CKX Lands filed its Q1 10-Q on May 8, delivering a notably softer quarter — EPS came in at $0.03, half the $0.06 earned in Q1 2025, on revenue of $170,660, down sharply from $348,184 a year earlier. The stock fell 5.3% across the week, closing at $10.86, even as it recovered 1.3% on Friday.
The short-interest picture has moved modestly in the wrong direction, though the absolute level remains negligible. Short interest rose nearly 12% week-on-week to around 1,116 shares, equating to roughly 0.05% of the free float — a level so thin it carries no meaningful squeeze or crowding signal. The borrow market confirms this: availability is effectively unlimited, and cost to borrow has barely moved, running at 3.1% APR. That is up about 7% from its March lows but still well below the 4.5% peak logged earlier this year. The ORTEX short score of 27.5 sits in the 84th percentile for its sector — a ranking that reflects relative positioning rather than any acute pressure on this name.
Ownership is tightly held and concentrated. The top two individual holders — Michael White and William Stream — together control roughly 28% of shares outstanding, with Stream also serving as Chairman and President. Dimensional Fund Advisors and Vanguard both hold small positions and added modestly in the most recent quarter — combined, under 7,500 shares between them — while Susquehanna trimmed by 1,513 shares. None of these moves is material at this market cap of roughly $22 million. The 8-K filed alongside the quarterly report disclosed a submission of matters to a vote of security holders, suggesting routine annual meeting business.
The Q1 earnings history offers limited pattern-reading. The most recent prior result, filed in late March, knocked the stock down 3.7% on the day and a further 3.6% by the end of that week.
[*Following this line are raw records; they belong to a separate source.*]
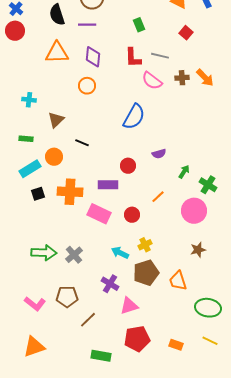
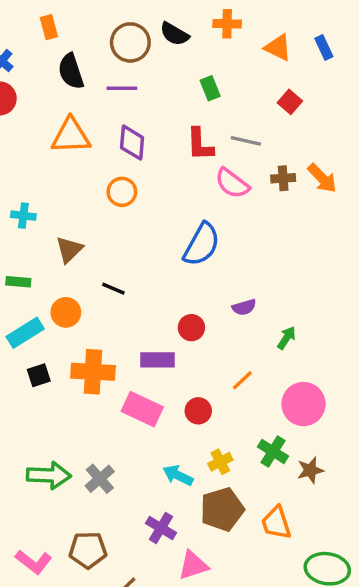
green cross: (208, 185) -> (273, 452), moved

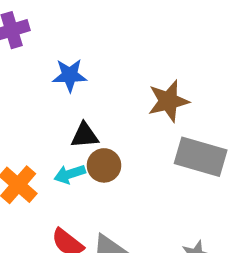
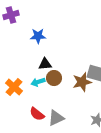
brown star: (168, 101) -> (82, 82), moved

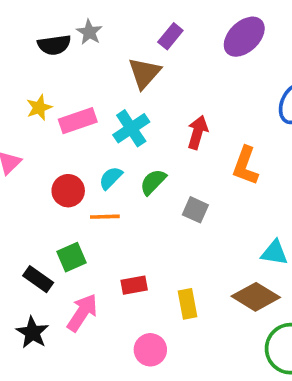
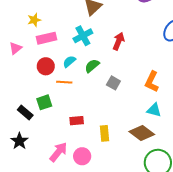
pink rectangle: (78, 121) -> (46, 38), moved
orange L-shape: (245, 166) -> (152, 82), moved
pink arrow: (82, 313) -> (58, 152), moved

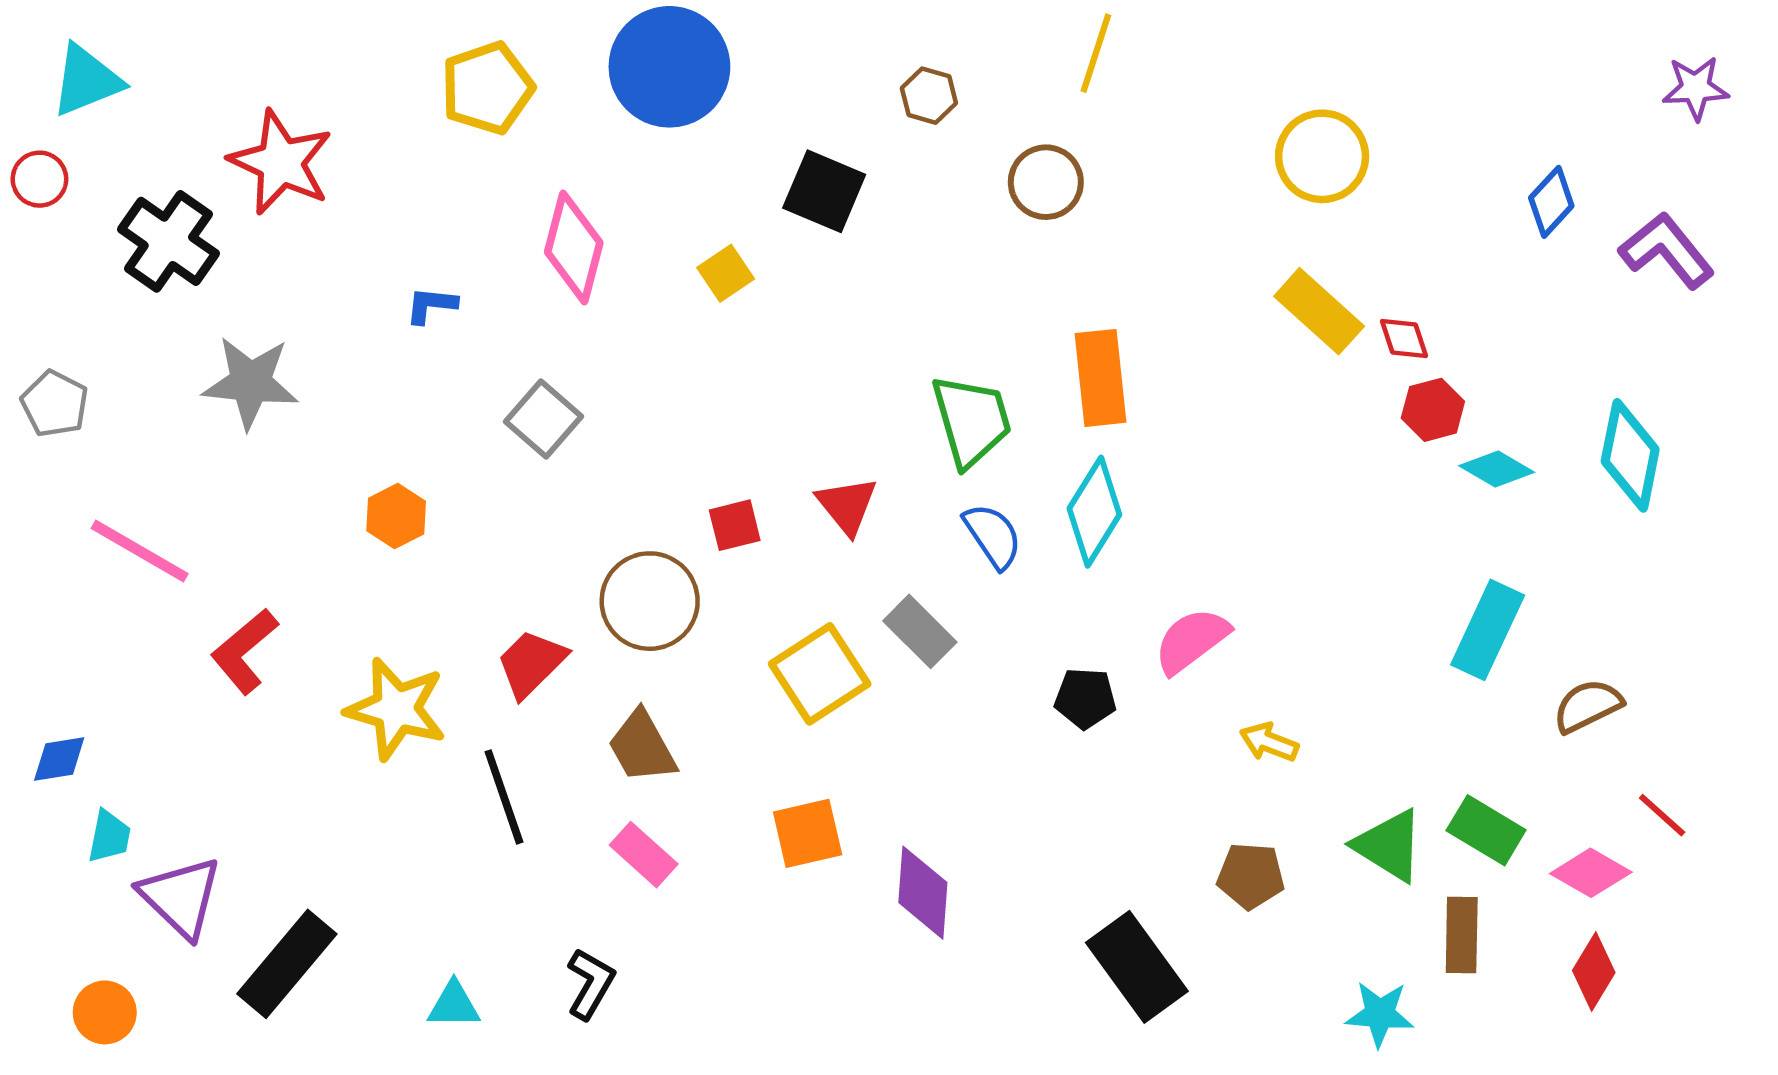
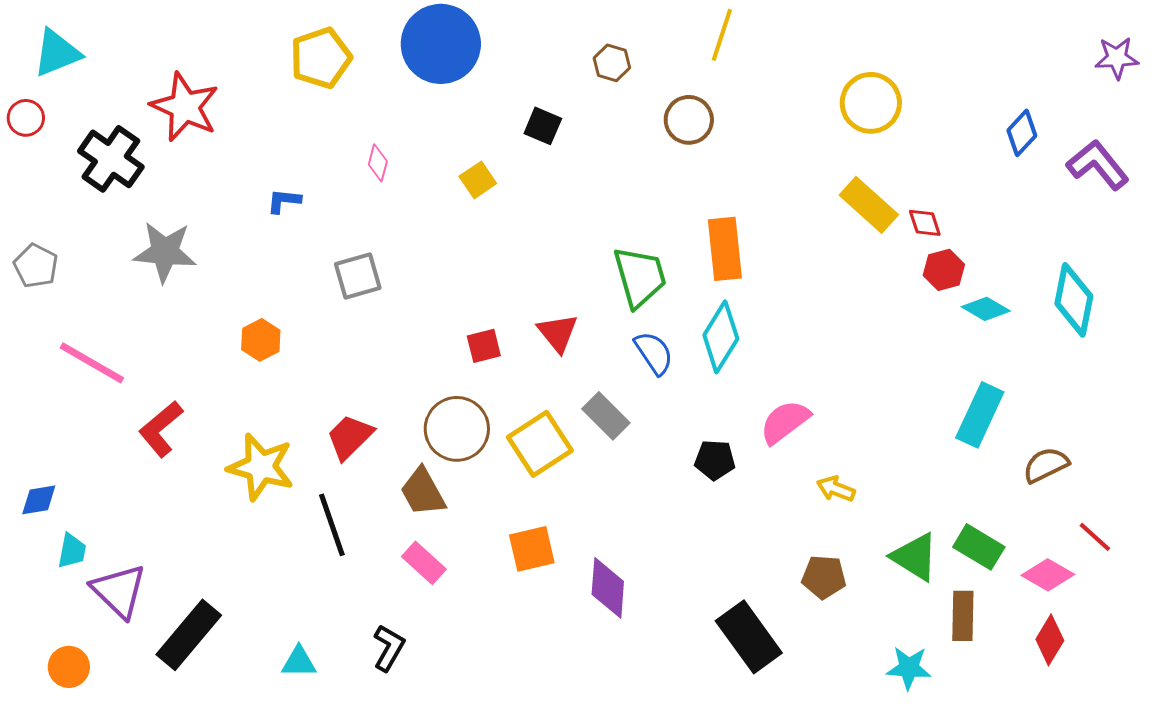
black square: (824, 191) -> (543, 126), size x0.7
pink diamond: (574, 247) -> (378, 163), size x0.5
gray square: (543, 419) -> (358, 276), turned 33
brown circle: (650, 601) -> (457, 429), moved

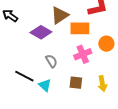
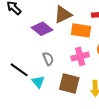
brown square: (76, 83) -> (69, 84), size x1.5

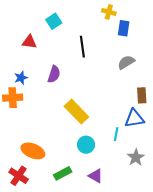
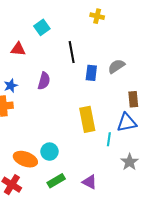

Before that, the April 2025 print produced a negligible one-day move of -0.3% but a five-day gain of 3.4%. This week's filing landed after market close on May 8, with Friday's modest bounce suggesting no dramatic immediate reaction.
The story for CKX Lands in the week ahead is whether the revenue halving in Q1 reflects timing in mineral royalty and land lease receipts — inherently lumpy for a company of this size — or a more persistent softening. With no analyst coverage, no options market, and insider data more than 18 months stale, the 10-Q filing itself is the only live signal worth tracking.